BEGIN Data extracts
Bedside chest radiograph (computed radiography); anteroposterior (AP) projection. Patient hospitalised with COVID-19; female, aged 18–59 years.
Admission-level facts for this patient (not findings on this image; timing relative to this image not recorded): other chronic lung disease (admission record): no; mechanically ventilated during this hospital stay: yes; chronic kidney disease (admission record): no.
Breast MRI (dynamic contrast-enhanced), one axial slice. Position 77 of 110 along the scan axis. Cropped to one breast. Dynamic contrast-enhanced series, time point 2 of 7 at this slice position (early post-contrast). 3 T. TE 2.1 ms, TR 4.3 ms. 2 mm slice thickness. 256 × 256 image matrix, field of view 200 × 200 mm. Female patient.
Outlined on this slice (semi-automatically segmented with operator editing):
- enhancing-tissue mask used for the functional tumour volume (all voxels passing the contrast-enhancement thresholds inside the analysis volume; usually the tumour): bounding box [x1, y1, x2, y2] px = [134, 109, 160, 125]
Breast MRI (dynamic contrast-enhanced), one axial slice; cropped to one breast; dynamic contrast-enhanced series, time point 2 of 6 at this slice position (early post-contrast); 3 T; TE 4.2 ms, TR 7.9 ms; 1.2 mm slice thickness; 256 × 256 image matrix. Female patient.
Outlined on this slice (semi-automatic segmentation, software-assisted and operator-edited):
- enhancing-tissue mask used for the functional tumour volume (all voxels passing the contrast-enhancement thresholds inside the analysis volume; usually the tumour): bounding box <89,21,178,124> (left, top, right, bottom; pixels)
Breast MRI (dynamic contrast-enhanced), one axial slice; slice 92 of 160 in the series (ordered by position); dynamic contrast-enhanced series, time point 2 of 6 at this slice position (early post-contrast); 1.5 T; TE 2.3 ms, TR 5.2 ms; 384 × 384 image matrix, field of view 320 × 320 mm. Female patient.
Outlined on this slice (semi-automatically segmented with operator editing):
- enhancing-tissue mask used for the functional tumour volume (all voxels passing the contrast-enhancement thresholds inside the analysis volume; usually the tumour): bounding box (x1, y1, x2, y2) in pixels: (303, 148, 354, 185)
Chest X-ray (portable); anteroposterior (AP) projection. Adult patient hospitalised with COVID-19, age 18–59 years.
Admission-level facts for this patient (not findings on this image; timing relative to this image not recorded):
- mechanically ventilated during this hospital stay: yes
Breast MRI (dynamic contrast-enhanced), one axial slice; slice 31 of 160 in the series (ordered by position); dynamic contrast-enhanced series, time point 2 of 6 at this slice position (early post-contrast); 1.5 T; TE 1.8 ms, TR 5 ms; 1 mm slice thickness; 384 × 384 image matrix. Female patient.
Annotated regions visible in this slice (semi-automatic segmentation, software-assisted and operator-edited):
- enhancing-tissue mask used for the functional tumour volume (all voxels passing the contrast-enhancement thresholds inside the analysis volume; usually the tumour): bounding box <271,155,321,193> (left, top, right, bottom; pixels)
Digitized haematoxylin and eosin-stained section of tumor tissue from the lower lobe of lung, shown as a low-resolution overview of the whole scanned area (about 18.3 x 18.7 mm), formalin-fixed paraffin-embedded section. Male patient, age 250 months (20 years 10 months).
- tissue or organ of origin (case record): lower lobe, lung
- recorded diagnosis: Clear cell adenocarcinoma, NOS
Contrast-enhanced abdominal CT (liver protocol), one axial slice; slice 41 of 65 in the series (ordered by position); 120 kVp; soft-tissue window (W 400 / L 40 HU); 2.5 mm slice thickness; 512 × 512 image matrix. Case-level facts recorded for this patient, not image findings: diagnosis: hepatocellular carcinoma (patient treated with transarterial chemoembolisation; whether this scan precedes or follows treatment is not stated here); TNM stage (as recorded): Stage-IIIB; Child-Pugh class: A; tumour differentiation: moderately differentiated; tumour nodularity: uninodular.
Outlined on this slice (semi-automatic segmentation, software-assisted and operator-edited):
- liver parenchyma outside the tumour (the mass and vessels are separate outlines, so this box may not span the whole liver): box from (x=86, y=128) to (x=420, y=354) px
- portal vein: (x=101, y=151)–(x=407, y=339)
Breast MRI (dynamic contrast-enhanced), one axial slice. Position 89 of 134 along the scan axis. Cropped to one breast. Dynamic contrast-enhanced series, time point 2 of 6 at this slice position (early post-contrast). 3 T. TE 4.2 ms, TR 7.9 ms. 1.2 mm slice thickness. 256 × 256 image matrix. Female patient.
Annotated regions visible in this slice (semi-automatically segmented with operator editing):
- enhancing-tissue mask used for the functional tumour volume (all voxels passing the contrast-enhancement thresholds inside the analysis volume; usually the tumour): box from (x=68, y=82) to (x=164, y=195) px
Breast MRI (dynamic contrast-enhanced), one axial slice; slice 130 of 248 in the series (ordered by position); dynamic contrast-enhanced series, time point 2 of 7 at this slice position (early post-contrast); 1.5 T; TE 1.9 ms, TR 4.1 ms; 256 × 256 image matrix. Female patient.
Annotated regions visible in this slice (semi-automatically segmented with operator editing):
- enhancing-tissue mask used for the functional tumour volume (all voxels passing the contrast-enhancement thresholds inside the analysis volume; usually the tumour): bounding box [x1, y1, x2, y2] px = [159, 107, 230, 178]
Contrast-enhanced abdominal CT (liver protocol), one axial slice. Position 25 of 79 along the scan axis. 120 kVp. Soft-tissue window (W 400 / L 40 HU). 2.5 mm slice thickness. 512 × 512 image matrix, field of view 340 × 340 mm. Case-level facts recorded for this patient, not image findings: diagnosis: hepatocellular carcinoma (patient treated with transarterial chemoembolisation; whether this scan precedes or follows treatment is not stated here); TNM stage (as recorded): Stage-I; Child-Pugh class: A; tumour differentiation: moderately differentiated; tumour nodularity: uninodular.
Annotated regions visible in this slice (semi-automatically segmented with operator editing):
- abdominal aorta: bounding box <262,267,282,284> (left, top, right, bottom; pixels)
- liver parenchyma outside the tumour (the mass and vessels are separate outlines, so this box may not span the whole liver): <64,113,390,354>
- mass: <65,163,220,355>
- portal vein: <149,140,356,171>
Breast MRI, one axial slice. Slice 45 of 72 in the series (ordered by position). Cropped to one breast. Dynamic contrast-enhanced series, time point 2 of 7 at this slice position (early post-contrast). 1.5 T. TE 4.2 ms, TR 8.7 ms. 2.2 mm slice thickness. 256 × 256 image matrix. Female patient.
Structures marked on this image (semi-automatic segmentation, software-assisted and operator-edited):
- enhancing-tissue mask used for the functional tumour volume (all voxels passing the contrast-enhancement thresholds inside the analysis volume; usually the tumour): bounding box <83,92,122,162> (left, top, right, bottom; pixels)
END Data extracts
**Your task**
Reproduce the entries above exactly, but only the lines between the line holding "(x=420, y=354) px" and the line holding "- portal vein: (x=101, y=151)–(x=407, y=339)", inclusive.

**Response**
- liver parenchyma outside the tumour (the mass and vessels are separate outlines, so this box may not span the whole liver): box from (x=86, y=128) to (x=420, y=354) px
- portal vein: (x=101, y=151)–(x=407, y=339)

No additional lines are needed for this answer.